Early Release Exploit for MS14-068 Vulnerability (Affecting Kerberos)

A critical vulnerability (MS14-068) affecting Windows environments was published by Microsoft on October 11, 2017. Specifically, the vulnerability affects Kerberos:

[The vulnerability will] allow an attacker to elevate unprivileged domain user account privileges to those of the domain administrator account. An attacker could use these elevated privileges to compromise any computer in the domain, including domain controllers. An attacker must have valid domain credentials to exploit this vulnerability. The affected component is available remotely to users who have standard user accounts with domain credentials; this is not the case for users with local account credentials only. When this security bulletin was issued, Microsoft was aware of limited, targeted attacks that attempt to exploit this vulnerability.

There was no public PoC available for exploiting this vulnerability until Sylvain Monné shared one on Friday, December 5. This PoC makes it possible to create a Kerberos ticket that will impersonate a normal user as Domain Admin (among other groups). Core Labs was able to publish an Impacket script that enables the community to verify the presence of the vulnerability by providing access to a SYSTEM shell at the target. At the same time, we made an early release exploit for Core Impact available to our customers, so they can test their environments against this vulnerability.

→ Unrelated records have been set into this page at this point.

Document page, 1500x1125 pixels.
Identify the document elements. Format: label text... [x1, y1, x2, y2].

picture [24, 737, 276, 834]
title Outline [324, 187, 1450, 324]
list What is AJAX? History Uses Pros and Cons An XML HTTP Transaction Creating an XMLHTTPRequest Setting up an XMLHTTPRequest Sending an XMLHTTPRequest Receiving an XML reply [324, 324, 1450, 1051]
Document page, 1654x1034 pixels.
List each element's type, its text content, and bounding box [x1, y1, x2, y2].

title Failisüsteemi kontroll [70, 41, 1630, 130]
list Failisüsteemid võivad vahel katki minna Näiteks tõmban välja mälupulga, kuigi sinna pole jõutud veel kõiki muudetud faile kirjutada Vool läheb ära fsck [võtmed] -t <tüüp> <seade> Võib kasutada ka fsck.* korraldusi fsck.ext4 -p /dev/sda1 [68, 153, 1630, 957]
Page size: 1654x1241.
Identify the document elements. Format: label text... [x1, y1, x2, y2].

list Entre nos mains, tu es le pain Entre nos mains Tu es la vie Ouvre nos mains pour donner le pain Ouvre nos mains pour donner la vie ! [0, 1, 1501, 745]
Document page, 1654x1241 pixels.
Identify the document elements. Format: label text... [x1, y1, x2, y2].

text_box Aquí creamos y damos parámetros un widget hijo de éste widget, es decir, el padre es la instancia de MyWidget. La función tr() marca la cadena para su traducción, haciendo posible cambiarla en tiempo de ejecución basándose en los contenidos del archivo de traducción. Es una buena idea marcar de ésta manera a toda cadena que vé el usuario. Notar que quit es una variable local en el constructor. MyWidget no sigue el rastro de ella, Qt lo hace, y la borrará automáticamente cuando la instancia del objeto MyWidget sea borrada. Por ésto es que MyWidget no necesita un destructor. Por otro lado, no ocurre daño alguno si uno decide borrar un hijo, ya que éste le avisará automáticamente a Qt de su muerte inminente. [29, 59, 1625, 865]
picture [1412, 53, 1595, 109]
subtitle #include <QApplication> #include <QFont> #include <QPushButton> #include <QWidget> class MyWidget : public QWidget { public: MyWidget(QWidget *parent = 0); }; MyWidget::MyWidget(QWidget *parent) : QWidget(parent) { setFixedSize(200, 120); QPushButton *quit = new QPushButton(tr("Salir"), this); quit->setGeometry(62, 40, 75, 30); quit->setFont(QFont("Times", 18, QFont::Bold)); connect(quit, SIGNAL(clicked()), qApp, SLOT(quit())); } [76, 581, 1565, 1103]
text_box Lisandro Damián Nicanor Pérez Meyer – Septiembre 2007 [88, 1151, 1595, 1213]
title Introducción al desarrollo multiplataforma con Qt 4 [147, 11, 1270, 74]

The new exploit allows Core Impact users to easily install an agent on a domain controller or any Windows machine that belongs to a given domain via a standard domain user account with no special privileges. For example, if you have generic restricted user accounts for meeting rooms and you haven’t patched your machines, you are at risk. This attack can be launched directly from the Impact console, or by pivoting through another already compromised system.